## [Your task]
Update the listing from its first line through the line containing "entrepreneurship. As Finat", inclusive, replacing "contractor" with "builder" everywhere it occurs. Keep everything else unchanged.

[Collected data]
- - -

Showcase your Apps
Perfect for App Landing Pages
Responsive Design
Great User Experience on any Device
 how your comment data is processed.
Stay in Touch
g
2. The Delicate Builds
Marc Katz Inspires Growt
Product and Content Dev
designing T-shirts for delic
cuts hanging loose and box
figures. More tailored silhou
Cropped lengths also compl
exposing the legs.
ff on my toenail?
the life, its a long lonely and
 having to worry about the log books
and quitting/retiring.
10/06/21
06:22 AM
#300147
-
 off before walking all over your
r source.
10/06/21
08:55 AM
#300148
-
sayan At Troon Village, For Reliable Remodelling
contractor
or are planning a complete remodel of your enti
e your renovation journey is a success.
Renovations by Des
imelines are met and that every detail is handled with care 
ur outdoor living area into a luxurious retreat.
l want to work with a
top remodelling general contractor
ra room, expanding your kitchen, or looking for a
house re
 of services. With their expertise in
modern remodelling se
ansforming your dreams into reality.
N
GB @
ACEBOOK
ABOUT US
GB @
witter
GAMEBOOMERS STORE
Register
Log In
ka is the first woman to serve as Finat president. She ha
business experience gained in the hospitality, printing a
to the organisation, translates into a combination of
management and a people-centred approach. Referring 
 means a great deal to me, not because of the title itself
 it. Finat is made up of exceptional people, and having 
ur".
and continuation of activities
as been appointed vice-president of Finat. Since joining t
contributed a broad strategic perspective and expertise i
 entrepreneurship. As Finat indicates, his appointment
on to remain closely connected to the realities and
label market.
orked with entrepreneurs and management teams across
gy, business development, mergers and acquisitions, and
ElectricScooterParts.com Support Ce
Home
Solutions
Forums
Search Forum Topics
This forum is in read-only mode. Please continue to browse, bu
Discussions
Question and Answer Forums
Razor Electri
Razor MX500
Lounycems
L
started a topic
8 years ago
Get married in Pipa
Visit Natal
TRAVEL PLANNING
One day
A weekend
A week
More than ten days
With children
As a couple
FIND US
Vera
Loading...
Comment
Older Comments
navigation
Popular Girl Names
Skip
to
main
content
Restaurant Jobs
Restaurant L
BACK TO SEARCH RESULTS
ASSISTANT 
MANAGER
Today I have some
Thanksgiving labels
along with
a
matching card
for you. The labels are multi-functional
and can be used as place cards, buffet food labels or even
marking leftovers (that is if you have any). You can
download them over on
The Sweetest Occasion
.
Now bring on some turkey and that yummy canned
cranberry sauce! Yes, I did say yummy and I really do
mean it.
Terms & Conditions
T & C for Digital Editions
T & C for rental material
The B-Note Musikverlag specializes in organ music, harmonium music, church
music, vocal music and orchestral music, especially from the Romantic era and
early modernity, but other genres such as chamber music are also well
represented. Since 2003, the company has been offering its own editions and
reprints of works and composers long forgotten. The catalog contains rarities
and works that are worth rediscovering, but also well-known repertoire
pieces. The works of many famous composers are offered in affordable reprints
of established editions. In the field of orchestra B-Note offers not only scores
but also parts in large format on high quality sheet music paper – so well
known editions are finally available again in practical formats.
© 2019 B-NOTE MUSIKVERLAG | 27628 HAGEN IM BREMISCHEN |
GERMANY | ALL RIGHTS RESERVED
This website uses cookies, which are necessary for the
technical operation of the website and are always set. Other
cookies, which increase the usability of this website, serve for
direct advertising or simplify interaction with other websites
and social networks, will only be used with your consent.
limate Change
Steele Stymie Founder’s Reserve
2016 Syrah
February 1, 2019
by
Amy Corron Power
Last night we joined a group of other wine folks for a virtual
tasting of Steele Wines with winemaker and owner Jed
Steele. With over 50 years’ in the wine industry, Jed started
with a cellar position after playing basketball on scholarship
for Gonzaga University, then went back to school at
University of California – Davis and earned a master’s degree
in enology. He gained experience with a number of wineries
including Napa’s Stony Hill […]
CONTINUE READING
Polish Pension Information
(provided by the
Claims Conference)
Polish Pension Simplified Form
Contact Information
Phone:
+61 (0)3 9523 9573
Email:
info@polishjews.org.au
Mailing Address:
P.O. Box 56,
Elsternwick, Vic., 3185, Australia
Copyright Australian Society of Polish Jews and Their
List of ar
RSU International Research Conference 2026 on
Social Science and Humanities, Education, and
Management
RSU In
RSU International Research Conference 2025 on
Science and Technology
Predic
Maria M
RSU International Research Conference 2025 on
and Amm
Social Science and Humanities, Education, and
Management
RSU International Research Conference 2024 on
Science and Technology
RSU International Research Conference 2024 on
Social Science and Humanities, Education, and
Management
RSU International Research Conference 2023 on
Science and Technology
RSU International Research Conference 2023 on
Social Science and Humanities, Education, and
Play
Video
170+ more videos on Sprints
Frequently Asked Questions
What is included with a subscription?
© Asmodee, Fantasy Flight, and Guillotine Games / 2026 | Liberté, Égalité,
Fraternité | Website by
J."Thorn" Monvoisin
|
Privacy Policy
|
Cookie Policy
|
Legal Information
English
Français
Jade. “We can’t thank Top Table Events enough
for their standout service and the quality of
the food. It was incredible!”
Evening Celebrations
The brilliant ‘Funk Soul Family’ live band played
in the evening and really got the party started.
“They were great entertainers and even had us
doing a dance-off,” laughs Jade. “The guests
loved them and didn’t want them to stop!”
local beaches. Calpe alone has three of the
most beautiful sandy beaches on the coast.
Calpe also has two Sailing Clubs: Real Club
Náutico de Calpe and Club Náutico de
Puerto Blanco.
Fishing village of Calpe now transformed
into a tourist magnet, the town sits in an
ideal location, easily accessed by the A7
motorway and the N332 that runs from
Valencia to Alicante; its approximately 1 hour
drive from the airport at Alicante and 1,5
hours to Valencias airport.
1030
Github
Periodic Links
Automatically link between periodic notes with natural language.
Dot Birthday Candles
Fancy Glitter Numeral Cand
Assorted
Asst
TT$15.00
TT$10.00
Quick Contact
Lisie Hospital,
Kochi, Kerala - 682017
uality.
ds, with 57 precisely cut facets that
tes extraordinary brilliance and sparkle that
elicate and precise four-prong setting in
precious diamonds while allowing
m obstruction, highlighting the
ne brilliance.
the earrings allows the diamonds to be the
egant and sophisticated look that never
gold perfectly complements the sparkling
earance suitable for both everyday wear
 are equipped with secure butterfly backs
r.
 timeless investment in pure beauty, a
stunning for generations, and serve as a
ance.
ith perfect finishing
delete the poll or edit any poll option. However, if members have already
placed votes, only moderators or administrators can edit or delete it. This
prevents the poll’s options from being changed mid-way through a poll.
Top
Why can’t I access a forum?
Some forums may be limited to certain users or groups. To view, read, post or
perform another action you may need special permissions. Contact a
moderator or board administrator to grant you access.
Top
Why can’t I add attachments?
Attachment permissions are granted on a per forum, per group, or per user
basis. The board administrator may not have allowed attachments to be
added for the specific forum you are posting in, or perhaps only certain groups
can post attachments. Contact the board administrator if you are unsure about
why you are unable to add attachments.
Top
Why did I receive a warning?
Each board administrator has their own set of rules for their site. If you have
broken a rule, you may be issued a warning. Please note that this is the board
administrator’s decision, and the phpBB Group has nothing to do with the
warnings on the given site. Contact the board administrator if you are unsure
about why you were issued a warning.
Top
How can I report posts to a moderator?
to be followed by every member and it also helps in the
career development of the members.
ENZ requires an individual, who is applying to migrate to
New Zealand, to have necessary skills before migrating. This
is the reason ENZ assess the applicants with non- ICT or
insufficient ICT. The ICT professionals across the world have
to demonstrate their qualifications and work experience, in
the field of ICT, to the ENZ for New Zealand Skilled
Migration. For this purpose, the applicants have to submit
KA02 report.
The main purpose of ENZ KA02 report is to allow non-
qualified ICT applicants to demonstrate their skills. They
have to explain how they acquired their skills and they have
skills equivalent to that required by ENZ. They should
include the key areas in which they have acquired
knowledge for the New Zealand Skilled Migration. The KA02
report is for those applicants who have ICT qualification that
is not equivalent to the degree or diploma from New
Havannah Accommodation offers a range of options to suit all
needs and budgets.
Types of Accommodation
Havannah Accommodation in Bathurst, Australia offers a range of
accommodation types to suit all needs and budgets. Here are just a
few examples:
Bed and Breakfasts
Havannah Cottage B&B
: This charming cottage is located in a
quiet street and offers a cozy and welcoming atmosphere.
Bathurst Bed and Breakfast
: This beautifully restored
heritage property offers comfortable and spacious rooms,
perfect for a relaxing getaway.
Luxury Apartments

- - -

## [Answer for the task]
Showcase your Apps
Perfect for App Landing Pages
Responsive Design
Great User Experience on any Device
 how your comment data is processed.
Stay in Touch
g
2. The Delicate Builds
Marc Katz Inspires Growt
Product and Content Dev
designing T-shirts for delic
cuts hanging loose and box
figures. More tailored silhou
Cropped lengths also compl
exposing the legs.
ff on my toenail?
the life, its a long lonely and
 having to worry about the log books
and quitting/retiring.
10/06/21
06:22 AM
#300147
-
 off before walking all over your
r source.
10/06/21
08:55 AM
#300148
-
sayan At Troon Village, For Reliable Remodelling
builder
or are planning a complete remodel of your enti
e your renovation journey is a success.
Renovations by Des
imelines are met and that every detail is handled with care 
ur outdoor living area into a luxurious retreat.
l want to work with a
top remodelling general builder
ra room, expanding your kitchen, or looking for a
house re
 of services. With their expertise in
modern remodelling se
ansforming your dreams into reality.
N
GB @
ACEBOOK
ABOUT US
GB @
witter
GAMEBOOMERS STORE
Register
Log In
ka is the first woman to serve as Finat president. She ha
business experience gained in the hospitality, printing a
to the organisation, translates into a combination of
management and a people-centred approach. Referring 
 means a great deal to me, not because of the title itself
 it. Finat is made up of exceptional people, and having 
ur".
and continuation of activities
as been appointed vice-president of Finat. Since joining t
contributed a broad strategic perspective and expertise i
 entrepreneurship. As Finat indicates, his appointment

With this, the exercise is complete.